The primary endpoint was treatment success, which was considered a reduction of at least 50% in baseline scores for pain frequency and pain intensity. Outcomes were measured at 3 months, 6 months, and 12 months after the start of the intervention.
After 3 months, 46 children (37%) in the hypnotherapy CD group were considered to have been treated successfully compared with 62 children (50%) in the in-office hypnotherapy group. Success rates improved over time. At 6 months, 64 children (51%) in the hypnotherapy CD group and 81 children (65%) in the in-office hypnotherapy group met the criteria for treatment success. At 12 months, 78 children (62%) in the hypnotherapy CD group achieved treatment success vs 88 (71%) in the in-office hypnotherapy group. Directly after treatment, 83% of children in the in-office hypnotherapy group described their relief as adequate compared with 70% in the hypnotherapy CD group. At 1 year, the percentages of satisfied children increased to 87% in the in-office and 76% in the CD group. No correlation between probability of treatment success and age, diagnosis, expectations of the child or parents, or hypnotic susceptibility in either cohort was found. Depression and anxiety at baseline had no effect on hypnotherapy success.

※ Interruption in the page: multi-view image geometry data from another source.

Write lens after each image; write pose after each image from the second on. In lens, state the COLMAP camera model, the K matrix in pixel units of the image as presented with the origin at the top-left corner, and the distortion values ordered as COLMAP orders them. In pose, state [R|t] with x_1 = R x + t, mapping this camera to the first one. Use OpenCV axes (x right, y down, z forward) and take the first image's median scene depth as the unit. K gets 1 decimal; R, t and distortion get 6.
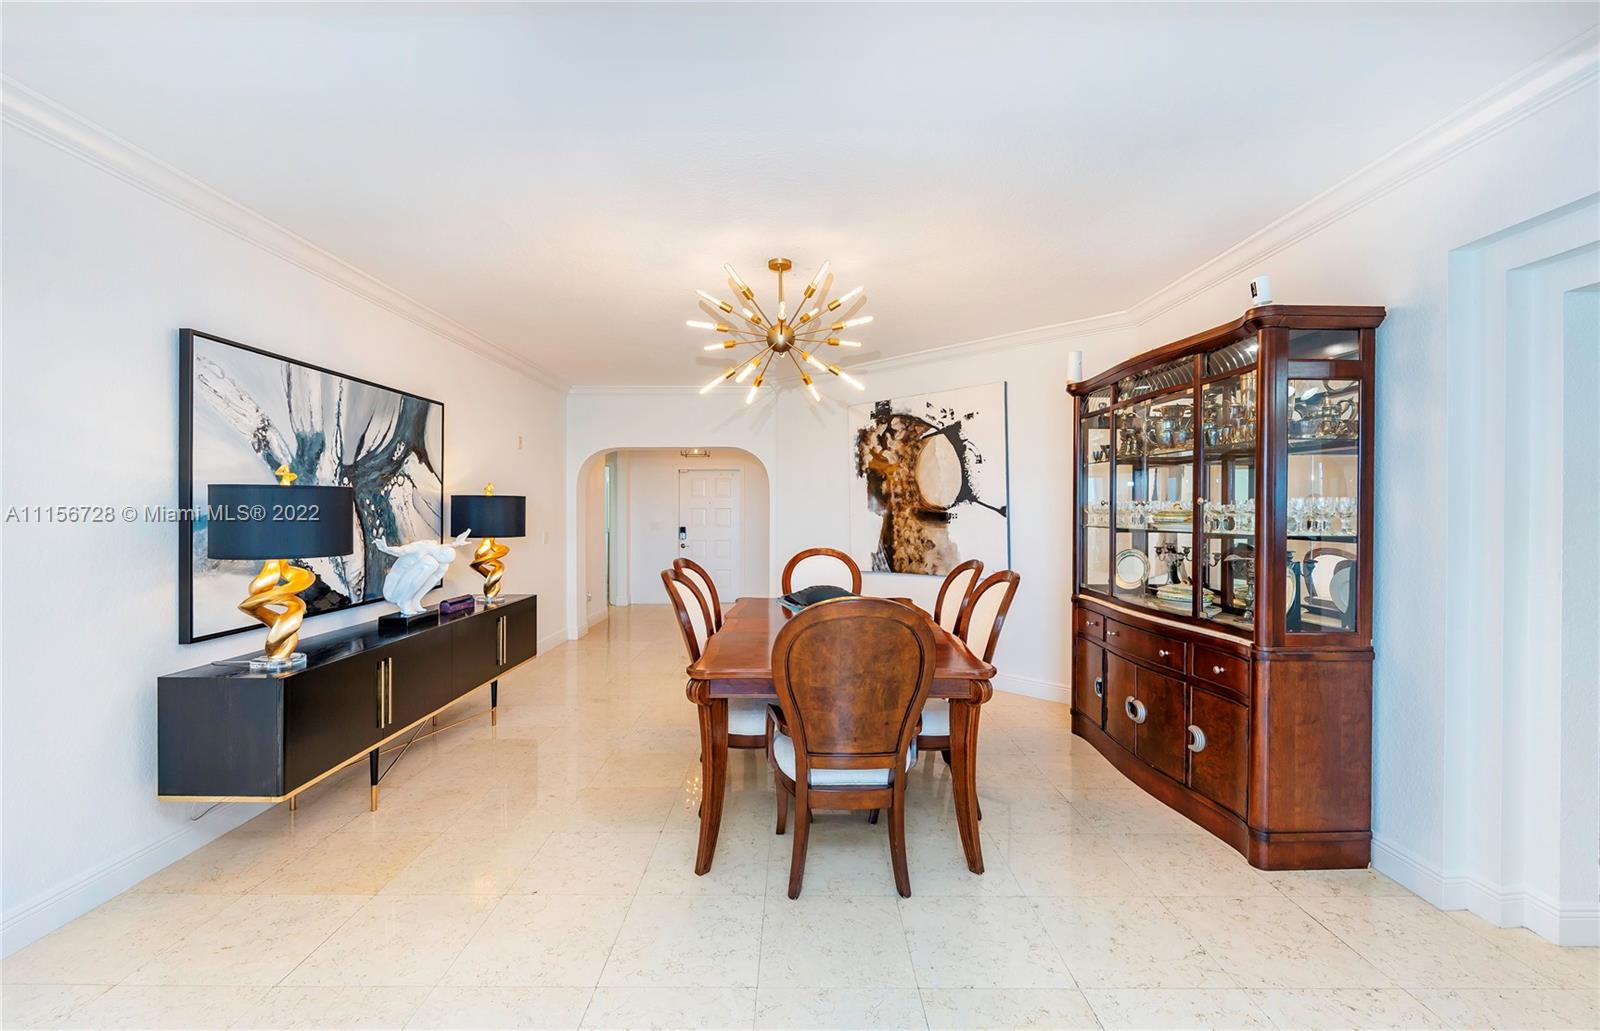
lens RADIAL K [[698.6, 0, 792.3], [0, 698.6, 516.3], [0, 0, 1]] dist [0.001165, 0.000105]
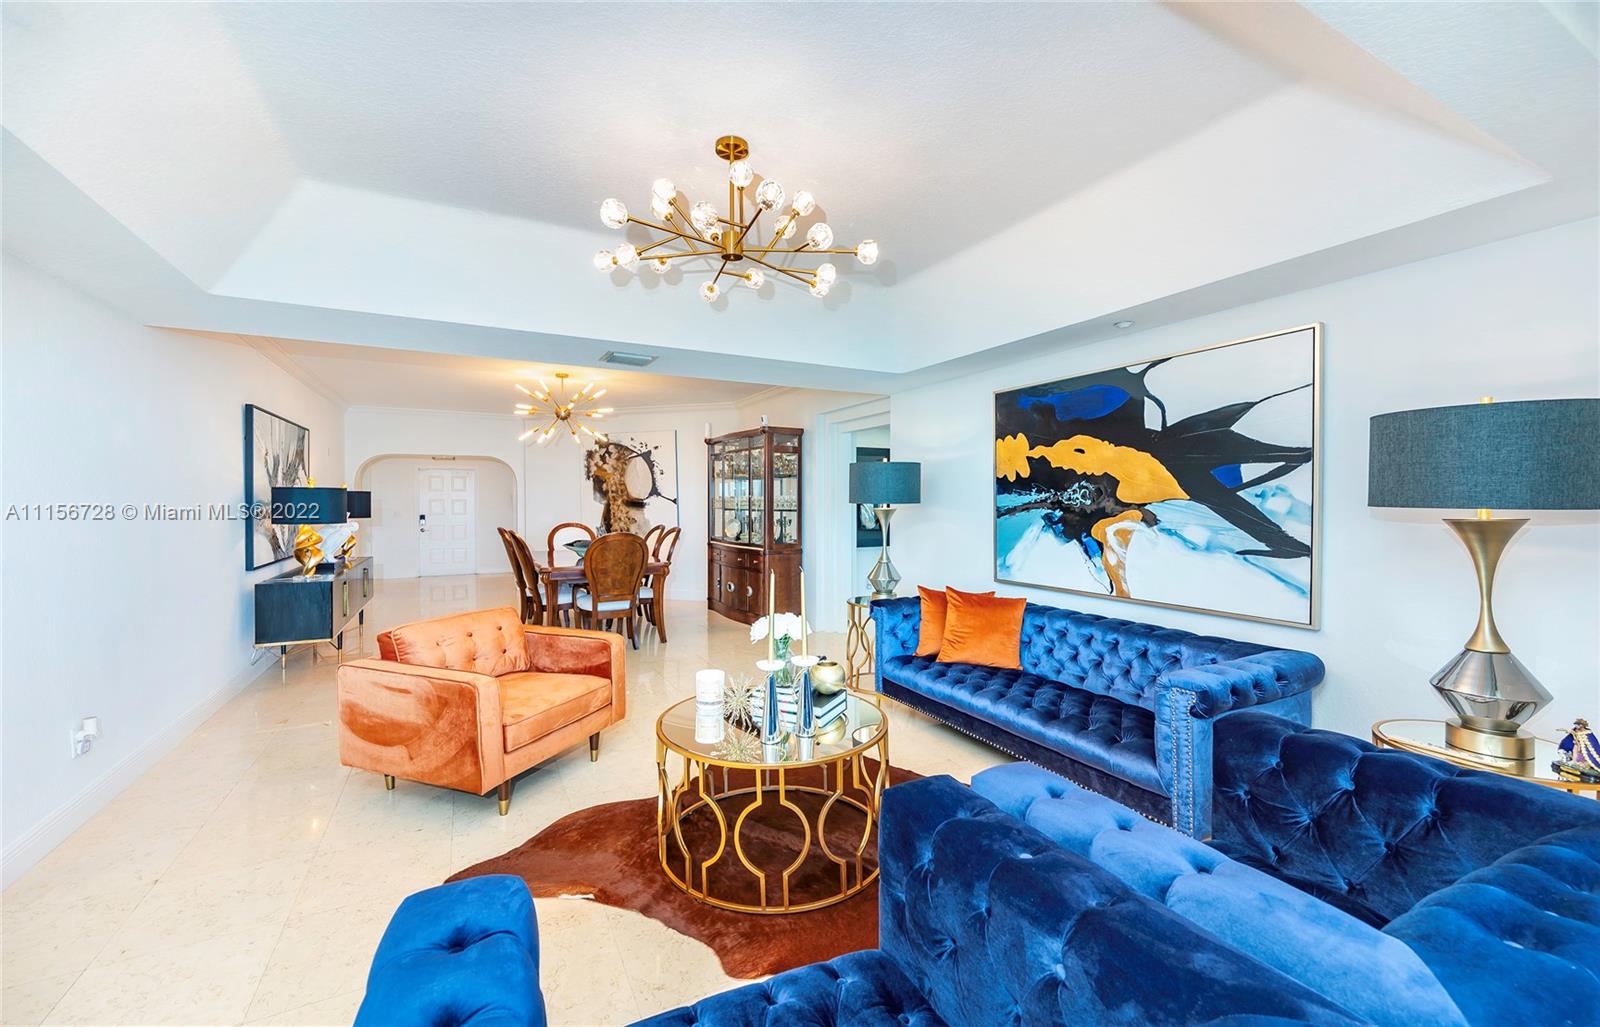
lens RADIAL K [[628.1, 0, 800.0], [0, 628.1, 513.5], [0, 0, 1]] dist [0.000160, 0.000011]
pose [[0.885299, -0.009823, 0.464919, -0.164761], [0.005277, 0.999925, 0.011079, 0.008254], [-0.464993, -0.007355, 0.885284, -0.579041]]
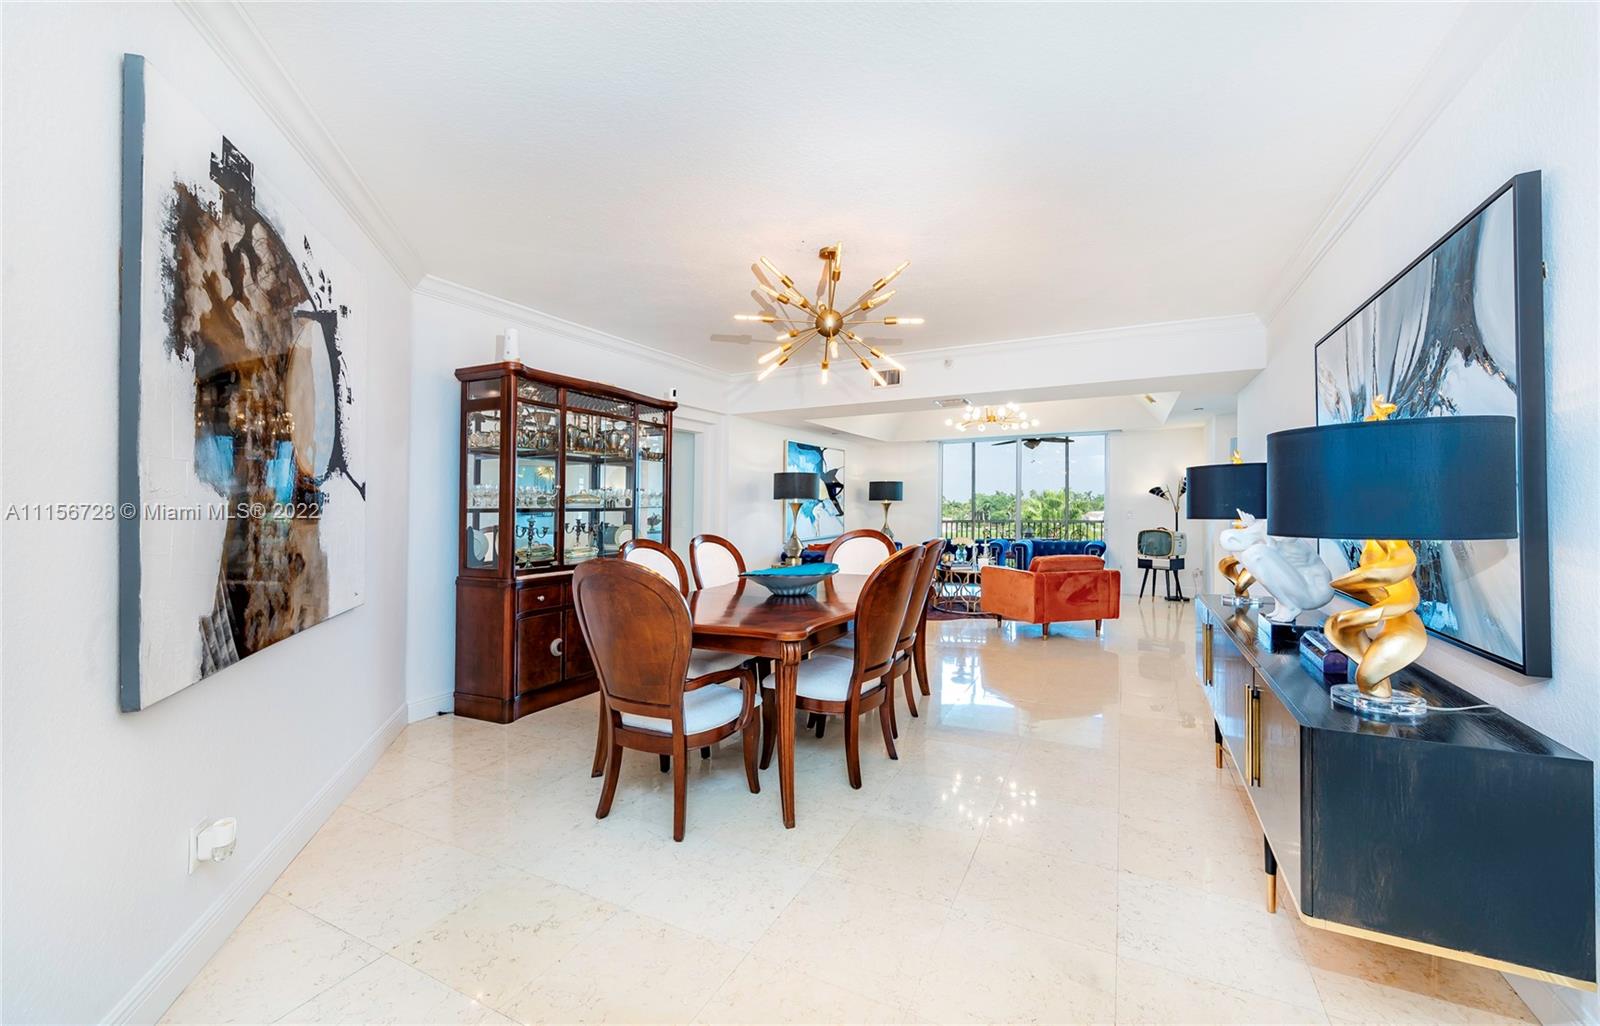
lens RADIAL K [[628.1, 0, 800.0], [0, 628.1, 513.0], [0, 0, 1]] dist [0.000160, 0.000011]
pose [[-0.889370, 0.001595, 0.457186, -0.271685], [0.012922, 0.999682, 0.021649, 0.005008], [-0.457006, 0.025162, -0.889108, 1.270593]]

Although a greater proportion of children in the in-office group achieved treatment success or were satisfied with their outcomes, analyses showed the CD program was noninferior. “This study confirms earlier findings that [hypnotherapy] is highly valuable in treating children with IBS or FAP [syndrome],” the researchers wrote, and recommended hypnotherapy be incorporated into national guidelines for treatment of pediatric IBS or FAP. They suggested home-based hypnotherapy could improve access for children and suggested using a smartphone or tablet application instead of a CD.
Summary and Clinical Applicability
Gut-directed hypnotherapy can provide long-term improvement in the frequency and intensity of pain in children with IBS or FAP. Self-administered hypnotherapy at home is an effective alternative to in-office hypnotherapy and may allow earlier treatment. The authors recommend clinical practice guidelines for IBS and FAP incorporate hypnotherapy.
It is possible that attitudes about hypnosis may influence outcomes, although the study found little evidence of expectancy bias. In addition, the natural course of the patient’s illness may have affected treatment success. The nature of the interventions prevented masking, which may be another limitation.
- Rutten JMTM, Vlieger AM, Frankenhuis C, et al. Home-based hypnotherapy self-exercises vs individual hypnotherapy with a therapist for treatment of pediatric irritable bowel syndrome, functional abdominal pain, or functional abdominal pain syndrome: a randomized clinical trial. JAMA Pediatr. 2017;171(5):470-477.
- Korterink JJ, Diederen K, Benninga MA, Tabbers MM. Epidemiology of pediatric functional abdominal pain disorders: a meta-analysis. PLoS ONE. 2015;10(5):e0126982.
- Gulewitsch MD, Müller J, Hautzinger M, Schlarb AA. Brief hypnotherapeutic-behavioral intervention for functional abdominal pain and irritable bowel syndrome in childhood: a randomized controlled trial. Eur J Pediatr. 2013;172(8):1043-1051.
- Rutten JMTM, Vlieger AM, Frankenhuis C, et al. Gut-directed hypnotherapy in children with irritable bowel syndrome or functional abdominal pain (syndrome): a randomized controlled trial on self exercises at home using CD versus individual therapy by qualified therapists. BMC Pediatr. 2014;14:1140.